__TO DO__.
1. State whether each statement agrees with the Lelantus-MW text, answering yes or no and quoting the deciding words of the text: (a) The code was developed from scratch using only the Lelantus paper. (b) Minted and spent values are disclosed. (c) The balance proof from the original Lelantus protocol was retained.
2. Copy the stretch of the Lelantus-MW text from "- Instead of" through "various transaction types." without any alteration.

__TEXT SEGMENT__.
◆ ◆ ◆

Beam has several improvements to the original MW to obfuscate the transaction graph. Now we're building a hybrid, of MW and Lelantus, which should be a huge step forward in this direction.
The Lelantus protocol is the work of Zcoin's cryptographer Aram Jivanyan as part of its research to improve its privacy protocol.
Our design and implementation are based on the publicly-available Lelantus scientific paper. All our code was developed from scratch based on this paper alone.
To fit our needs and utilize the full power of MW we made several modifications to the original protocol.
- Instead of focusing on transaction types described in the paper (Mint, Spend, Joint-Split) we implement this in terms of primitives, which can be combined and used in various transaction types.
- Minted/spent values are never revealed.
- We use other technique to prove the transaction balance. We removed the balance proof from the original Lelantus protocol, hence it's now closer to the original Sigma protocol by Jens Groth.
MW blockchain consists of the following objects (primitives):
- Inputs - references to existing UTXOs, that are being spent
- Outputs
- Transaction kernels
Our design, which we call Lelantus-MW, keeps this structure, and the Balance-to-zero principle also holds. All those 3 object types, however, are modified to support Lelantus.
We use the following notation in the code:
- G - generator (nothing-up-my-sleeve EC point) multiplied by UTXO blinding factor
- H - generator multiplied by UTXO Value
- J - generator multiplied by UTXO 2nd blinding factor (i.e. double-blinded commitment).

◆ ◆ ◆

__SUPPLIED DATA__.
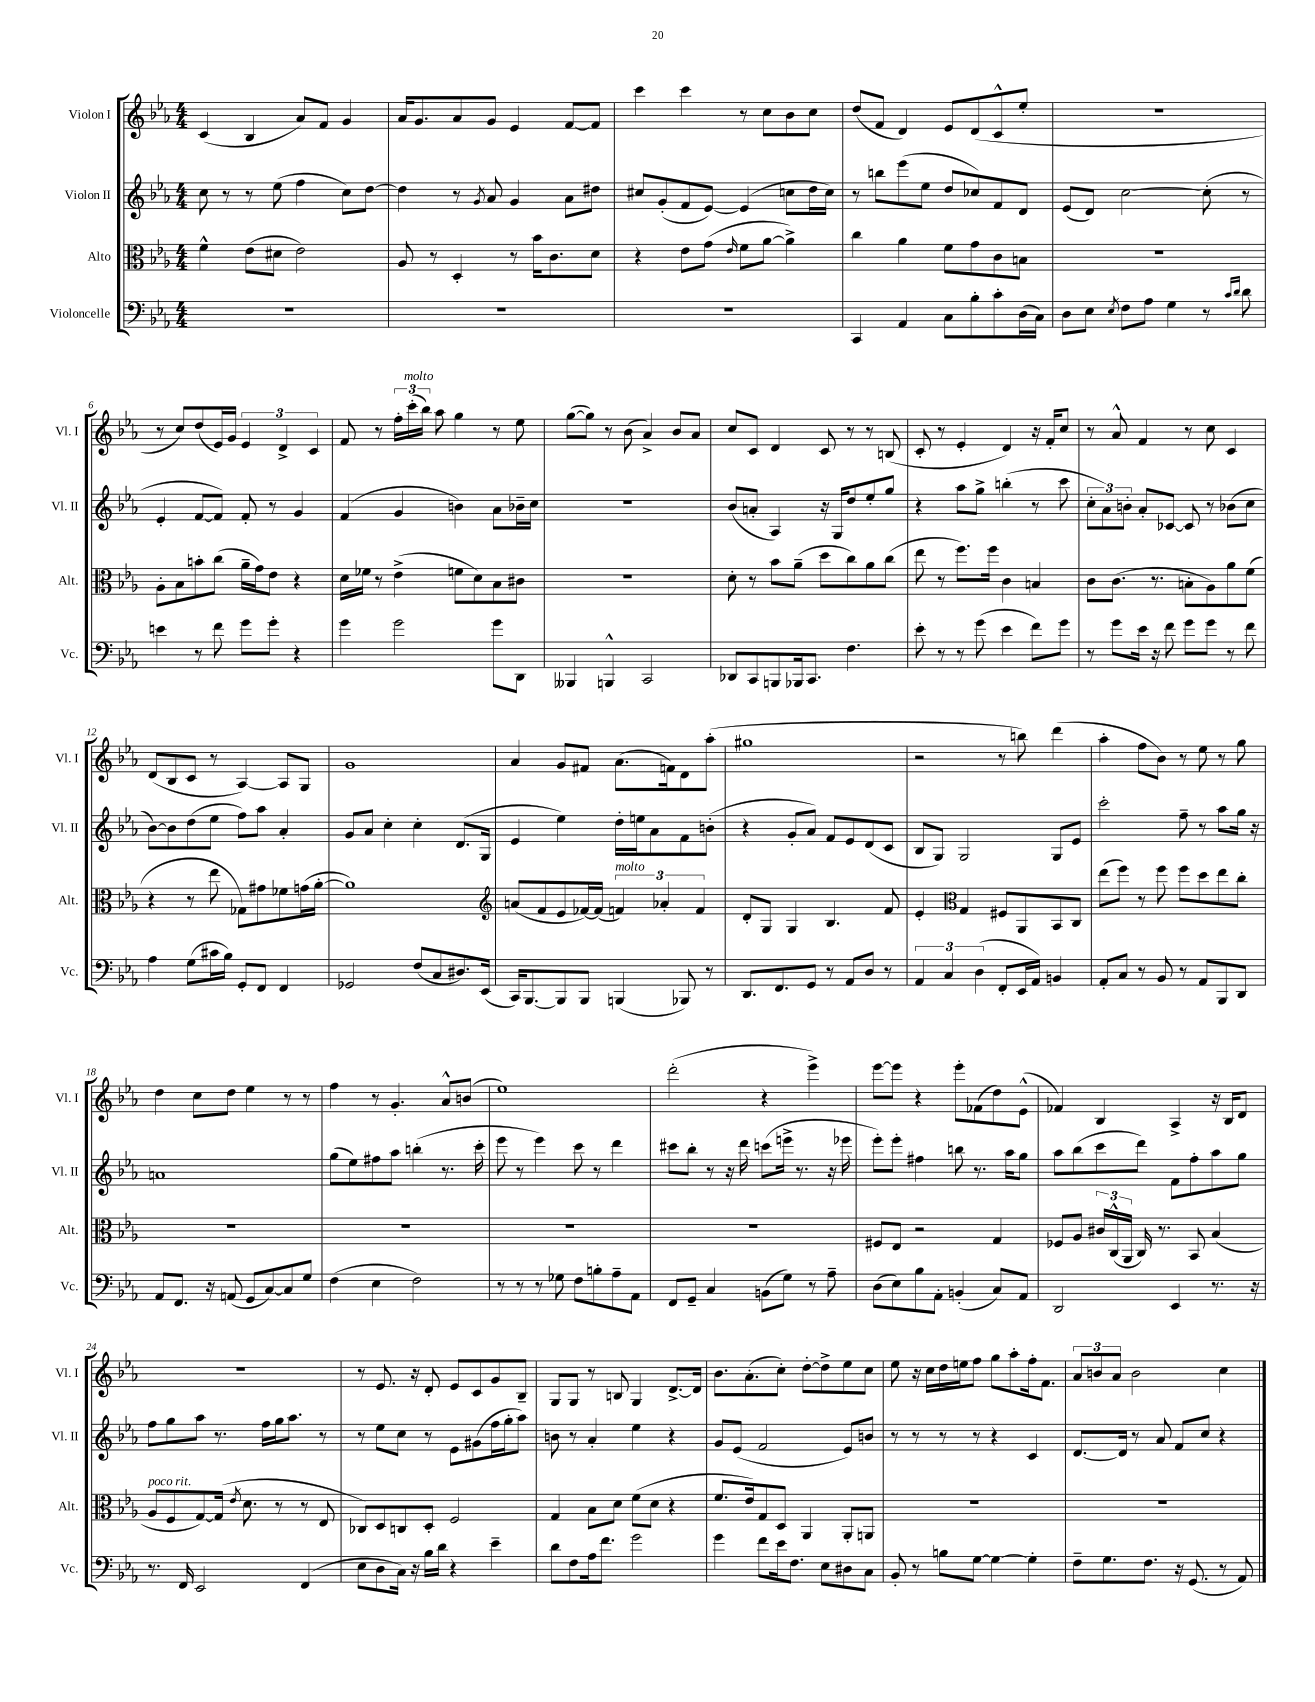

**kern	**kern	**kern	**kern
*part4	*part3	*part2	*part1
*staff4	*staff3	*staff2	*staff1
*I"Violoncelle	*I"Alto	*I"Violon II	*I"Violon I
*I'Vc.	*I'Alt.	*I'Vl. II	*I'Vl. I
*clefF4	*clefC3	*clefG2	*clefG2
*k[b-e-a-]	*k[b-e-a-]	*k[b-e-a-]	*k[b-e-a-]
*M4/4	*M4/4	*M4/4	*M4/4
=1	=1	=1	=1
1r	4f^^\	8cc\	(4c/
.	.	8r	.
.	(8e-\L	8r	4B-/
.	8d#X\J	(8ee-\	.
.	2e-\)	4ff\	8a-/L)
.	.	.	8f/J
.	.	8cc\L)	4g/
.	.	[8dd\J	.
=2	=2	=2	=2
1r	8A-/	4dd\]	16a-/KL
.	.	.	8.g/
.	8r	.	.
.	4D'/	8r	8a-/
.	.	8qg/	.
.	.	8a-/	8g/J
.	8r	4g/	4e-/
.	16b-\KL	.	.
.	8.c\	.	.
.	.	8a-\L	[8f/L
.	8d\J	8dd#X\J	8f/J]
=3	=3	=3	=3
1r	4r	8cc#X/L	4ccc\
.	.	(8g'/	.
.	8e-\L	8f/	4ccc\
.	(8g\J	[8e-/J)	.
.	16qqe-/	.	.
.	8f\L	(4e-/]	8r
.	[8a-\J	.	8cc\L
.	4a-^\])	8ccn\L	8b-\
.	.	16dd\L	8cc\J
.	.	16cc\JJ)	.
=4	=4	=4	=4
4CC/	4cc\	8r	(8dd/L
.	.	8bbn\L	8f/J
4AA-/	4a-\	(8eee-\	4d/)
.	.	8ee-\J	.
8C\L	8f\L	8dd/L	8e-/L
8B-'\	8g\	8cc-X/)	(8d/
8c'\	8c\	8f/	8c^^/
(16D\L	8Bn\J	8d/J	8ee-'/J
16C\JJ)	.	.	.
=5	=5	=5	=5
8D\L	1r	(8e-/L	1r
8E-\J	.	8d/J)	.
8qE-/	.	.	.
8F\L	.	[2cc\	.
8A-\J	.	.	.
4G\	.	.	.
8r	.	(8cc'\]	.
16qqc/LL	.	.	.
16qqd/JJ	.	.	.
8d\	.	8r	.
!!LO:LB:g=z
=6	=6	=6	=6
4en\	8A-'\L	4e-'/	8r
.	8B-\	.	8cc/L)
8r	8bn'\	[8f/L	(8dd/
8f\	(8cc\J	8f/J])	16e-/L)
.	.	.	16g/JJ
8g\L	16a-~\LL	8f'/	6e-/
.	16g\J)	.	.
8g'\J	8e-\J	8r	.
.	.	.	6d^/
4r	4r	4g/	.
.	.	.	6c/
=7	=7	=7	=7
4g\	16d\LL	(4f/	8f/
.	16f-X\JJ	.	.
.	8r	.	8r
2g\	(4e-^\	4g/	24ff'\LL
!	!	!	!LO:TX:a:i:t=molto
.	.	.	(24ccc'\
.	.	.	24bb-\JJ)
.	.	.	8aa-\
.	8fn\L	4bn\)	4gg\
.	8d\)	.	.
8g\L	8B-\	8a-\L	8r
8DD\J	8c#X\J	16b-X~\L	8ee-\
.	.	16cc\JJ	.
=8	=8	=8	=8
4BBB--X/	1r	1r	([8gg\L
.	.	.	8gg\J])
4BBBn^^/	.	.	8r
.	.	.	(8b-\
2CC/	.	.	4a-^/)
.	.	.	8b-/L
.	.	.	8a-/J
=9	=9	=9	=9
8DD-X/L	8d'\	(8b-/L	8cc/L
8CC/	8r	8an'/J	8c/J
8BBBn/	8b-\L	4A-/)	4d/
16BBB-X/k	(8a-~\J	.	.
8.CC/J	.	.	.
.	8dd\L	16r	8c/
.	.	16G/KL	.
4.F\	8cc\)	8dd/	8r
.	8a-\	8ee-'/	8r
.	(8cc\J	8gg/J	(8Bn/
=10	=10	=10	=10
8e-'\	8ee-\	4r	8c'/
8r	8r	.	8r
8r	8.ff\L)	8aa-\L	4e-'/
(8g\	.	8gg^\J	.
.	16ff\Jk	.	.
4e-\	4c\	(4bbn'\	4d/)
8f\L)	4Bn/	8r	16r
.	.	.	16f'/KL
8g\J	.	8ccc\	8cc/J
=11	=11	=11	=11
8r	8c\L	12cc'\L	8r
.	.	12a-\)	.
8g\L	(8.c\J	.	8a-^^/
.	.	12bn'\J	.
16e-\Jk	.	8a-'/L	4f/
16r	8.r	.	.
8f\	.	[8c-X/J	.
8g\L	8Bn'\L	8c-/]	8r
8g\J	8A-\)	8r	8cc\
8r	8a-\	(8b-X\L	4c/
8f\	(8f\J	8cc\J	.
!!LO:LB:g=z
=12	=12	=12	=12
4A-\	4r	[8b-\L)	(8d/L
.	.	8b-\]	8B-/
(8G\L	8r	(8dd\	8c/J
16c#X\L	8ee-\	8ee-\J	8r
16B-\JJ)	.	.	.
8GG'/L	8G-X\L)	8ff\L)	[4A-/)
8FF/J	8g#X\	8aa-\J	.
4FF/	8f-X\	4a-'/	8A-/L]
.	(16gn\L	.	8G/J
.	[16a-'\JJ	.	.
=13	=13	=13	=13
2GG-X/	1a-])	8g/L	1g
.	.	8a-/J	.
.	.	4cc'\	.
(8F/L	.	4cc'\	.
8C/	.	.	.
8.D#X/)	.	(8.d/L	.
(16EE-/Jk	.	16G/Jk	.
=14	=14	=14	=14
*	*clefG2	*	*
16CC/KL)	(8an/L	4e-/	4a-/
[8.BBB-/	.	.	.
.	8f/	.	.
8BBB-/]	8e-/	4ee-\)	8g/L
8BBB-/J	[16f-X/L)	.	8f#X/J
.	(16f-/JJ]	.	.
!	!LO:TX:a:i:t=molto	!	!
(4BBBn/	6fn/)	16dd'\LL	(8.a-\L
.	.	16een\J	.
.	.	8a-\	.
.	6a-X'/	.	.
.	.	.	16fn\k)
8BBB-X/)	.	8f\	8d\
.	6f/	.	.
8r	.	(8bn'\J	(8aa-'\J
=15	=15	=15	=15
8.DD/L	8d'/L	4r	1gg#X
.	8G/J	.	.
8.FF/	.	.	.
.	4G/	8g'/L	.
8GG/J	.	8a-/J)	.
8r	4.B-/	8f/L	.
8AA-/L	.	8e-/	.
8D/J	.	(8d/	.
8r	8f/	8c/J	.
=16	=16	=16	=16
6AA-/	4e-'/	8B-/L	2r
.	.	8G/J)	.
6C/	.	.	.
*	*clefC3	*	*
.	4G/	2G/	.
(6D\	.	.	.
8FF'/L	8F#X/L	.	8r
16EE-/L	8AA-/	.	8bbn\)
16AA-/JJ)	.	.	.
4BBn/	8BB-/	8G/L	(4ddd\
.	8C/J	8e-/J	.
=17	=17	=17	=17
8AA-'/L	(8ee-\L	2ccc'\	4aa-'\
8C/J	8ff\J)	.	.
8r	8r	.	8ff\L
8BB-/	8ff\	.	8b-\J)
8r	8ff\L	8ff~\	8r
8AA-/L	8dd\	8r	8ee-\
8BBB-/	8ee-\	8aa-\L	8r
8DD/J	8cc'\J	16gg\Jk	8gg\
.	.	16r	.
!!LO:LB:g=z
=18	=18	=18	=18
8AA-/L	1r	1an	4dd\
8.FF/J	.	.	.
.	.	.	8cc\L
16r	.	.	.
(8AAn/	.	.	8dd\J
8GG/L	.	.	4ee-\
[8C/)	.	.	.
8C/]	.	.	8r
8G/J	.	.	8r
=19	=19	=19	=19
(4F\	1r	(8gg\L	4ff\
.	.	8ee-\)	.
4E-\	.	8ff#X\	8r
.	.	8aa-\J	4.g'/
2F\)	.	(4bbn'\	.
.	.	8.r	8a-^^/L
.	.	.	(8bn/J
.	.	16ccc'\	.
=20	=20	=20	=20
8r	1r	8eee-\	1ee-)
8r	.	8r	.
8r	.	4eee-\)	.
8G-X\	.	.	.
8F\L	.	8ccc\	.
8Bn'\	.	8r	.
8A-~\	.	4ddd\	.
8AA-\J	.	.	.
=21	=21	=21	=21
8FF/L	1r	8ccc#X\L	(2ddd'\
8GG~/J	.	8bb-'\J	.
4C/	.	8r	.
.	.	16r	.
.	.	16ddd\	.
(8BBn\L	.	(8cccn\L	4r
8G\J)	.	16eeen^\Jk	.
.	.	8.r	.
8r	.	.	4eee-^\)
8A-~\	.	16r	.
.	.	16eee-X\	.
=22	=22	=22	=22
(8D\L	8F#X/L	8eee-'\L)	[8eee-\L
8E-\)	8E-/J	8eee-'\J	8eee-\J]
8B-\	2r	4ff#X\	4r
8AA-'\J	.	.	.
(4BBn'/	.	8bbn\	8eee-'\L
.	.	8.r	(8f-X\
8C/L)	4G/	.	8dd\)
.	.	16aa-\KL	.
8AA-/J	.	8gg\J	(8e-^^\J
=23	=23	=23	=23
2DD/	8F-X/L	8aa-\L	4f-X/)
.	8A-/J	(8bb-\	.
.	24c#X/LL	8ccc\	4B-/
.	(24C^^/	.	.
.	24AA-/JJ	.	.
.	16C/)	8ddd\J)	.
.	8.r	.	.
4EE-/	.	8f\L	4A-^/
.	8BB-/	8ff'\	.
8.r	(4B-/	8aa-\	16r
.	.	.	16B-/KL
.	.	8gg\J	8d/J
16r	.	.	.
!!LO:LB:g=z
=24	=24	=24	=24
!	!LO:TX:a:i:t=poco rit.	!	!
8.r	8A-/L	8ff\L	1r
.	8F/	8gg\	.
16FF/	.	.	.
2EE-/	[8G/)	8aa-\J	.
.	(16G/Jk]	8.r	.
.	8qe-/	.	.
.	8.d\	.	.
.	.	16ff\LL	.
.	8r	16gg\J	.
.	.	8.aa-\J	.
(4FF/	8r	.	.
.	8E-/	8r	.
=25	=25	=25	=25
8E-\L	8C-X/L)	8r	8r
8D\	8D/	8ee-\L	8.e-/
16C\Jk)	8Cn/	8cc\J	.
16r	.	.	16r
16B-\LL	8D'/J	8r	8d'/
16d\JJ	.	.	.
4r	2F/	8e-\L	8e-/L
.	.	(8g#X\	8c/
4e-~\	.	16ff\L	8g/
.	.	16gg'\J	.
.	.	8aa-\J)	8B-~/J
=26	=26	=26	=26
8d\L	4G/	8bn\	8G/L
8F\	.	8r	8G/J
16A-\k	8B-\L	4a-'/	8r
8.f\J	.	.	.
.	8d\J	.	8Bn/
2g\	(8f\L	4ee-\	4G/
.	8d\J	.	.
.	4r	4r	[8.d^/L
.	.	.	16d/Jk]
=27	=27	=27	=27
4g\	8.f/L	8g/L	8.b-\L
.	.	(8e-/J	.
.	16e-/k)	.	(8.a-'\
8f\L	8G/	2f/	.
16e-\k	8D/J	.	8cc'\J)
8.F\J	.	.	.
.	4AA-/	.	[8dd'\L
8E-\L	.	.	8dd^\]
8D#X\	8AA-'/L	8e-/L)	8ee-\
8C\J	8AAn/J	8bn/J	8cc\J
=28	=28	=28	=28
8BB-'/	1r	8r	8ee-\
8r	.	8r	16r
.	.	.	16cc\LL
8Bn\L	.	8r	16dd\
.	.	.	16een\J
[8G\J	.	8r	8ff\J
4G\_	.	4r	8gg\L
.	.	.	8aa-'\
4G'\]	.	4c/	16ff'\k
.	.	.	8.f\J
=29	=29	=29	=29
8F~\L	1r	[8.d/L	12a-/L
.	.	.	12bn/
8.G\	.	.	.
.	.	.	12a-/J
.	.	16d/Jk]	.
.	.	8r	2b\
8.F\J	.	.	.
.	.	8a-/	.
16r	.	8f/L	.
(8.GG/	.	.	.
.	.	8cc/J	.
8r	.	4r	4cc\
8AA-/)	.	.	.
==	==	==	==
*-	*-	*-	*-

◆ ◆ ◆

__TASK SOLUTIONS__.
1.
(a) Yes: "All our code was developed from scratch based on this paper alone."
(b) No: "Minted/spent values are never revealed."
(c) No: "We removed the balance proof from the original Lelantus protocol"

2.
- Instead of focusing on transaction types described in the paper (Mint, Spend, Joint-Split) we implement this in terms of primitives, which can be combined and used in various transaction types.